# Feeding Oat Straw....



## Tackytoe (10 November 2010)

.... Would you? Have you?

Our hay & straw supplier has suggested mixing oat straw into my haynets to make the hay go further as it is in short supply?

Not something I have done before, would be interested to here pros & cons?

Many thanks

TT


----------



## bounce (10 November 2010)

This is exactly what I want to do but I cannot find a local supplier of oat straw.  

My tb is retired and is a complete pig and gets very stressed if he hasn't got feed in front of him at all times and as I don't want him getting any fatter I want to give him a low value feed which takes longer to eat, so my best option is to mix hay and straw in his net.


----------



## Tackytoe (10 November 2010)

Where are you Bounce?


----------



## pearcider (10 November 2010)

Ive had this suggested too and would like to try it but cant find a supplier.

Im in Surrey anyone know of any suppliers??


----------



## s4sugar (10 November 2010)

I know of some in Derbyshire.

I like to have nets of it available in the shelter for if they finish their hay but wont go back out if the weather is horrible.

Years ago we used to chop two parts oat straw to one part hay and feed stabled ponies this mix. 
Hard work turning the handle!


----------



## bounce (10 November 2010)

I'm in the South West, near Bath.


----------



## dany (10 November 2010)

As a yard we have just started mixing hay and straw, as the straw is a third of the cost (hay now £6 a bale)

Id rather have bigger haynets of a mixture than less hay and our yard owner just cant afford to keep supplying adlib.


----------



## pixie (10 November 2010)

is barley straw equally as good?


----------



## dany (10 November 2010)

I think Barley straw isnt as sweet and a little more fibrous, so inturn better for laminitics and good dooers x


----------



## turkana (10 November 2010)

I remember a winter a few years ago when there had been a bad hay harvest so hay was expensive, 3 of us on the yard couldn't afford the prices so our horses had oat straw that winter & the horses were fine.
Wouldn't have a problem with doing it again.


----------



## Perissa (10 November 2010)

I have been feeding my three ponies half hay and half straw for the last month.  It is good clean Barley straw and they are loving it.


----------



## digitalangel (10 November 2010)

i am going to be trying this soon - whats the best method for mixing the two together in a haynet?


----------



## posie_honey (10 November 2010)

i used to always mix straw (whatever farmer had) with haylege as straight haylege was too rich for my mare - luckily i've now got a good supply of hay so its fine  but i'd not hesitate to feed ti again tbh - my mare loved it - chose it over haylege rather randomly!


----------



## Chico Mio (10 November 2010)

I feed mine oat straw - with the oats still attached (so baled oats really), wheat straw and very occasionally alfalfa.  They do very well on it.  I feed off the floor because I hate nets.  You may also find that, because the stems are stronger and more fibrous than hay,it doesn't stay in the net properly (I had this problem when I tried it - hence feeding off the floor now).

Hay is not an option where I live, nor is it essential feed for horses.  There are many places in the world where grass does not grow....and yet there are horses.


----------



## tristar (10 November 2010)

how does is barley straw compare to oat straw for digestibility? can it be fed also mixed with hay?


----------



## pearcider (10 November 2010)

~~Bump~~

Does any one know of any suppliers near or in surrey?

────────────────

■ REQUIREMENTS:
1/ Answer these questions using the oat straw thread.
(a) What price per bale of hay does dany give?
(b) Where does bounce say they live?
(c) In what proportion did s4sugar chop oat straw and hay for stabled ponies years ago?
2/ From the oat straw thread, extract the passage from "I feed mine" to "tristar (10 November 2010)", word for word.

■ DATASET EXCERPT:
────────────────

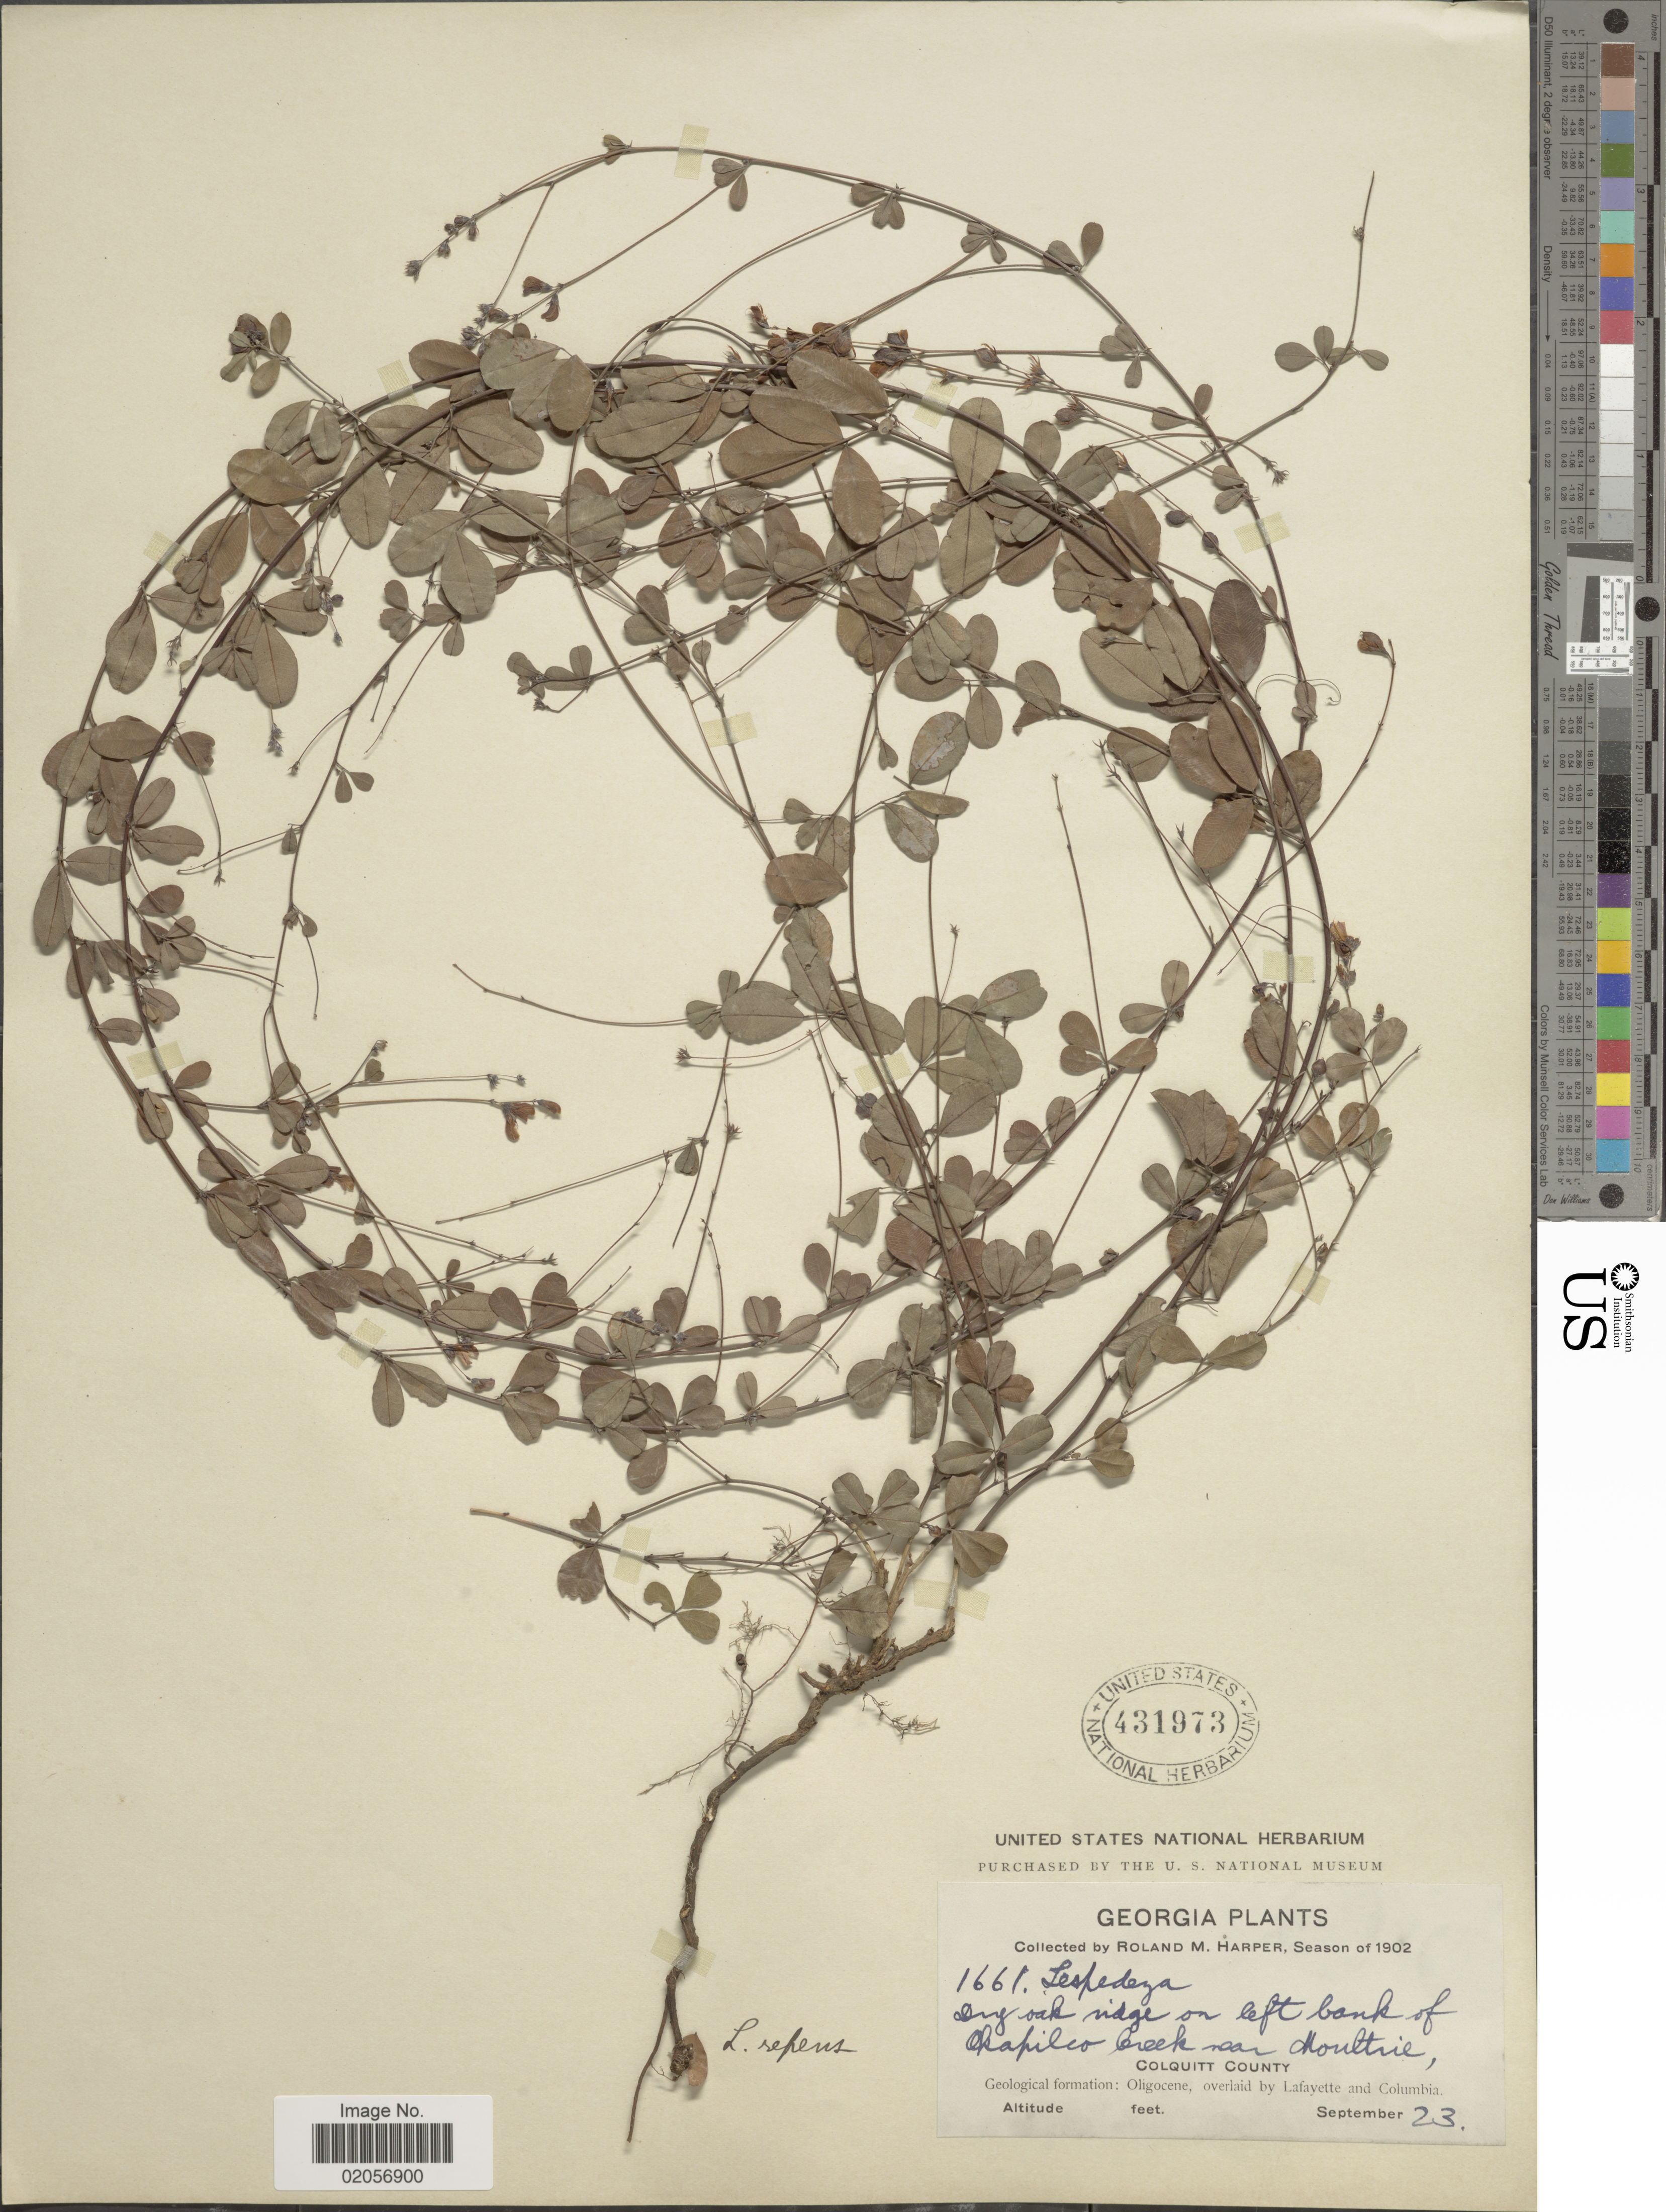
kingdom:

────────────────

■ TASK-BY-TASK ANSWERS:
1/
(a) £6 a bale.
(b) In the South West, near Bath.
(c) Two parts oat straw to one part hay.

2/
I feed mine oat straw - with the oats still attached (so baled oats really), wheat straw and very occasionally alfalfa.  They do very well on it.  I feed off the floor because I hate nets.  You may also find that, because the stems are stronger and more fibrous than hay,it doesn't stay in the net properly (I had this problem when I tried it - hence feeding off the floor now).

Hay is not an option where I live, nor is it essential feed for horses.  There are many places in the world where grass does not grow....and yet there are horses.


----------



## tristar (10 November 2010)